In ECMAscript land 'gimsuy' are all valid.

> /foo/i 
> 
> its value in PCRE is 
> 
> (?i)foo
> or
> (?i:foo)
> 
> so there is no need to carry the modifiers as flags outside the RE.

Hm.  I don't think I can use that construct, but I'm happy to learn yet another thing about regex incompatibility. :)

>> And maybe even some sort of info about what kind of regex it is (ECMAscript vs. PCRE, for example).
> 
> Definitely.  And for non-PCRE, there may be a need to carry flags outside.
> ECMAscript (JavaScript) and PCRE are quite close, but there are other families as well:
> RFC 8610 uses W3C Schema (WSD)-types regexes, as does YANG (at least officially, not so much in practice).  These are anchored (good) and support subtraction (exceedingly good), but are stuck with Unicode complexity in \d and \w, even in \s, which are therefore not useful in ASCII protocols.

Nod.  We'd probably need a small registry then, with the names or a code.  I would expect the semantics are "use this if it's a type you know about, otherwise, keep the tagged version and punt to the application layer".

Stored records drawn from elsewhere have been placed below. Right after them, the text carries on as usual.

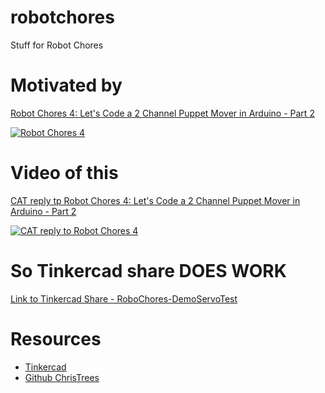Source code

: # robotchores
Stuff for Robot Chores

# Motivated by
[Robot Chores 4: Let's Code a 2 Channel Puppet Mover in Arduino - Part 2](https://youtu.be/1zcfeFA7NcA?t=439)

[![Robot Chores 4](http://img.youtube.com/vi/1zcfeFA7NcA/0.jpg)](https://www.youtube.com/embed/1zcfeFA7NcA)

# Video of this
[CAT reply tp Robot Chores 4: Let's Code a 2 Channel Puppet Mover in Arduino - Part 2](https://youtu.be/uD2Cihb91kQ)

[![CAT reply to Robot Chores 4](http://img.youtube.com/vi/uD2Cihb91kQ/0.jpg)](https://youtu.be/uD2Cihb91kQ)

# So Tinkercad share DOES WORK
[Link to Tinkercad Share - RoboChores-DemoServoTest](ttps://www.tinkercad.com/embed/cHKb8Xp7plW?editbtn=1)

  
# Resources
+ [Tinkercad](https://www.tinkercad.com/)
+ [Github ChrisTrees](https://github.com/christrees/robotchores/)
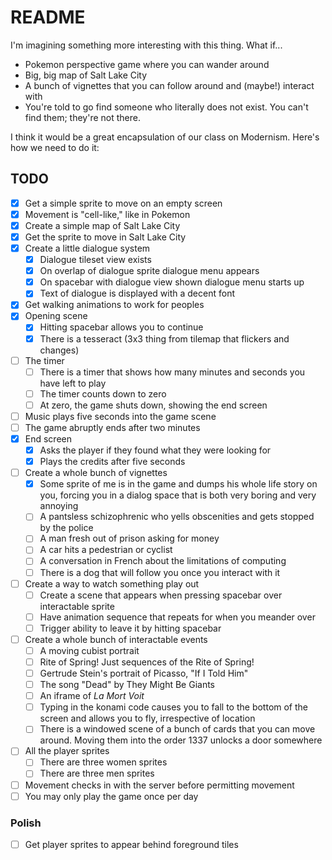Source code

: # README

I'm imagining something more interesting with this thing. What if...

* Pokemon perspective game where you can wander around
* Big, big map of Salt Lake City
* A bunch of vignettes that you can follow around and (maybe!) interact with
* You're told to go find someone who literally does not exist. You can't find them; they're not there.

I think it would be a great encapsulation of our class on Modernism. Here's how we need to do it:

## TODO

- [x] Get a simple sprite to move on an empty screen
- [x] Movement is "cell-like," like in Pokemon
- [x] Create a simple map of Salt Lake City
- [x] Get the sprite to move in Salt Lake City
- [x] Create a little dialogue system
	- [x] Dialogue tileset view exists
	- [x] On overlap of dialogue sprite dialogue menu appears
	- [x] On spacebar with dialogue view shown dialogue menu starts up
	- [x] Text of dialogue is displayed with a decent font
- [x] Get walking animations to work for peoples
- [x] Opening scene
	- [x] Hitting spacebar allows you to continue
	- [x] There is a tesseract (3x3 thing from tilemap that flickers and changes)
- [ ] The timer
	- [ ] There is a timer that shows how many minutes and seconds you have left to play
	- [ ] The timer counts down to zero
	- [ ] At zero, the game shuts down, showing the end screen
- [ ] Music plays five seconds into the game scene
- [ ] The game abruptly ends after two minutes
- [x] End screen
	- [x] Asks the player if they found what they were looking for
	- [x] Plays the credits after five seconds
- [ ] Create a whole bunch of vignettes
	- [x] Some sprite of me is in the game and dumps his whole life story on you, forcing you in a dialog space that is both very boring and very annoying
	- [ ] A pantsless schizophrenic who yells obscenities and gets stopped by the police
	- [ ] A man fresh out of prison asking for money
	- [ ] A car hits a pedestrian or cyclist
	- [ ] A conversation in French about the limitations of computing
	- [ ] There is a dog that will follow you once you interact with it
- [ ] Create a way to watch something play out
	- [ ] Create a scene that appears when pressing spacebar over interactable sprite
	- [ ] Have animation sequence that repeats for when you meander over
	- [ ] Trigger ability to leave it by hitting spacebar
- [ ] Create a whole bunch of interactable events
	- [ ] A moving cubist portrait
	- [ ] Rite of Spring! Just sequences of the Rite of Spring!
	- [ ] Gertrude Stein's portrait of Picasso, "If I Told Him"
	- [ ] The song "Dead" by They Might Be Giants
	- [ ] An iframe of _La Mort Voit_
	- [ ] Typing in the konami code causes you to fall to the bottom of the screen and allows you to fly, irrespective of location
	- [ ] There is a windowed scene of a bunch of cards that you can move around. Moving them into the order 1337 unlocks a door somewhere
- [ ] All the player sprites
	- [ ] There are three women sprites
	- [ ] There are three men sprites
- [ ] Movement checks in with the server before permitting movement
- [ ] You may only play the game once per day

### Polish

- [ ] Get player sprites to appear behind foreground tiles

>> I assume a lot of folks are in the "regexes are too hard to interop" camp, in which case I'll take a nice high tag number and everyone else can ignore it.
> 
> They are hard, but not “too hard” for a large number of applications.
> Enjoy https://www.regular-expressions.info/refmodifiers.html
> just for the modifiers :-)

zow.

> Flags such as g in JavaScript or u and n in Ruby are much harder to express inside the RE.
> 
> (But I still prefer ABNF :-)

No argument, but I use regex's every day, and ABNF or a full PEG grammar just when I need to get out the big hammer.

— 
Joe Hildebrand